U.S. Existing Home Sales Plunge To Nearly 10-Year Low In April

With economic lockdowns temporarily disrupting home sales, the National Association of Realtors released a report on Thursday showing another steep drop in U.S. existing home sales in the month of April.

NAR said existing home sales plunged by 17.8 percent to an annual rate of 4.33 million in April after tumbling by 8.5 percent to 5.27 million in March. Economists had expected existing home sales to plummet to a rate of 4.30 million.

The continued nosedive pulled existing home sales down to their lowest level since hitting 3.45 million in July of 2010.

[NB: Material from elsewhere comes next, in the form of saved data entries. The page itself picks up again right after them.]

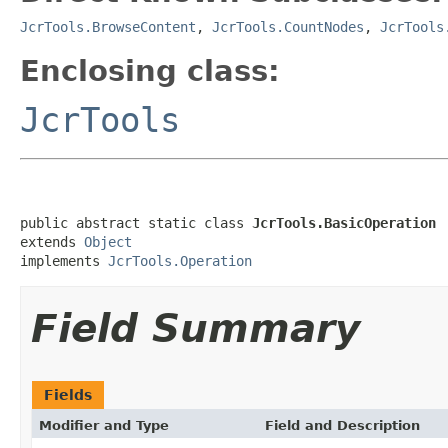
JcrTools.BrowseContent
,
JcrTools.CountNodes
,
JcrTools
Enclosing class:
JcrTools
public abstract static class 
JcrTools.BasicOperation
extends 
Object
implements 
JcrTools.Operation
Field Summary
Fields
Modifier and Type
Field and Description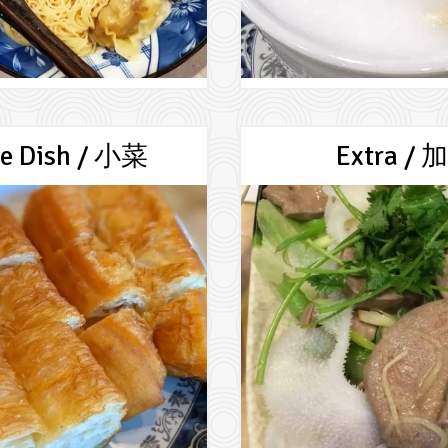
de Dish / 小菜
Extra / 加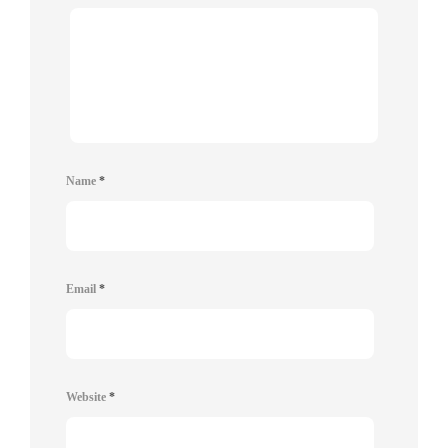
Name
*
Email
*
Website
*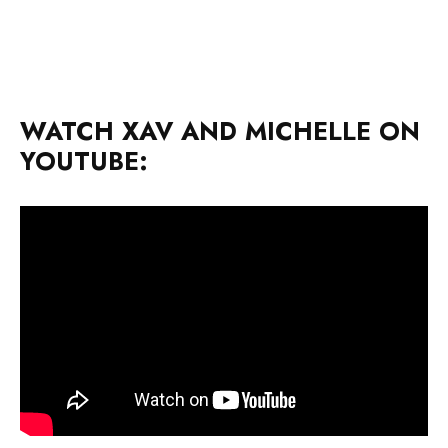
WATCH XAV AND MICHELLE ON
YOUTUBE:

“The economic lockdowns – occurring from mid-March through April in most states – have temporarily disrupted home sales,” said NAR chief economist Lawrence Yun. “But the listings that are on the market are still attracting buyers and boosting home prices.”

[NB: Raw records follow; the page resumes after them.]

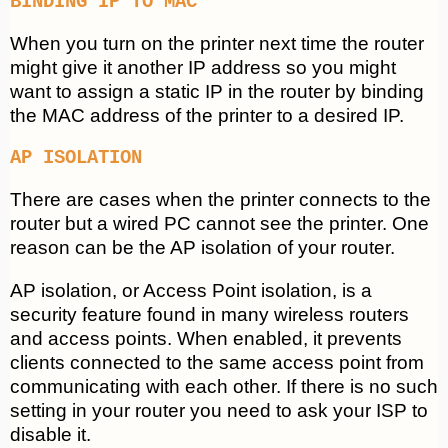
BINDING IP TO MAC
When you turn on the printer next time the router
might give it another IP address so you might
want to assign a static IP in the router by binding
the MAC address of the printer to a desired IP.
AP ISOLATION
There are cases when the printer connects to the
router but a wired PC cannot see the printer. One
reason can be the AP isolation of your router.
AP isolation, or Access Point isolation, is a
security feature found in many wireless routers
and access points. When enabled, it prevents
clients connected to the same access point from
communicating with each other. If there is no such
setting in your router you need to ask your ISP to
disable it.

The report said the median existing-home price for all housing types in April was $286,800, up 2.2 percent from $280,700 in March and up 7.4 percent from $267,000 in April of 2019.

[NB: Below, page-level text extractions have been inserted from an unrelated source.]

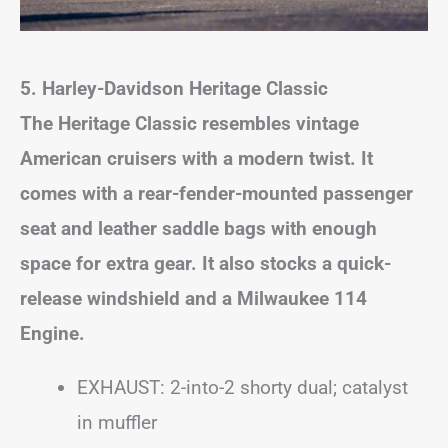
5. Harley-Davidson Heritage Classic
The Heritage Classic resembles vintage
American cruisers with a modern twist. It
comes with a rear-fender-mounted passenger
seat and leather saddle bags with enough
space for extra gear. It also stocks a quick-
release windshield and a Milwaukee 114
Engine.
EXHAUST: 2-into-2 shorty dual; catalyst
in muffler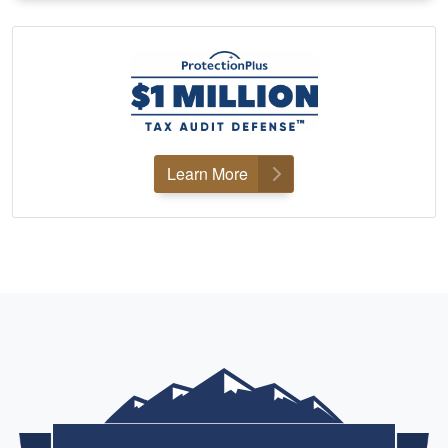
Learn More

NAR said there were 1.47 million homes for sale at the end of April, down 1.3 percent from 1.49 million at the end of March and down 19.7 percent from 1.83 million a year ago.

The unsold inventory represents 4.1 months of supply at the current sales rate compared to 3.4 months of supply in March and 4.2 months of supply in April of 2019.

“Record-low mortgage rates are likely to remain in place for the rest of the year, and will be the key factor driving housing demand as state economies steadily reopen,” Yun said. “Still, more listings and increased home construction will be needed to tame price growth.”

The report also said single-family home sales slumped by 16.9 percent to a rate of 3.94 million in April, while existing condominium and co-op sales plunged by 26.4 percent to 390,000.

Next Tuesday, the Commerce Department is scheduled to release a separate report on new home sales in the month of April. New home sales are expected to plummet by about 17.0 percent.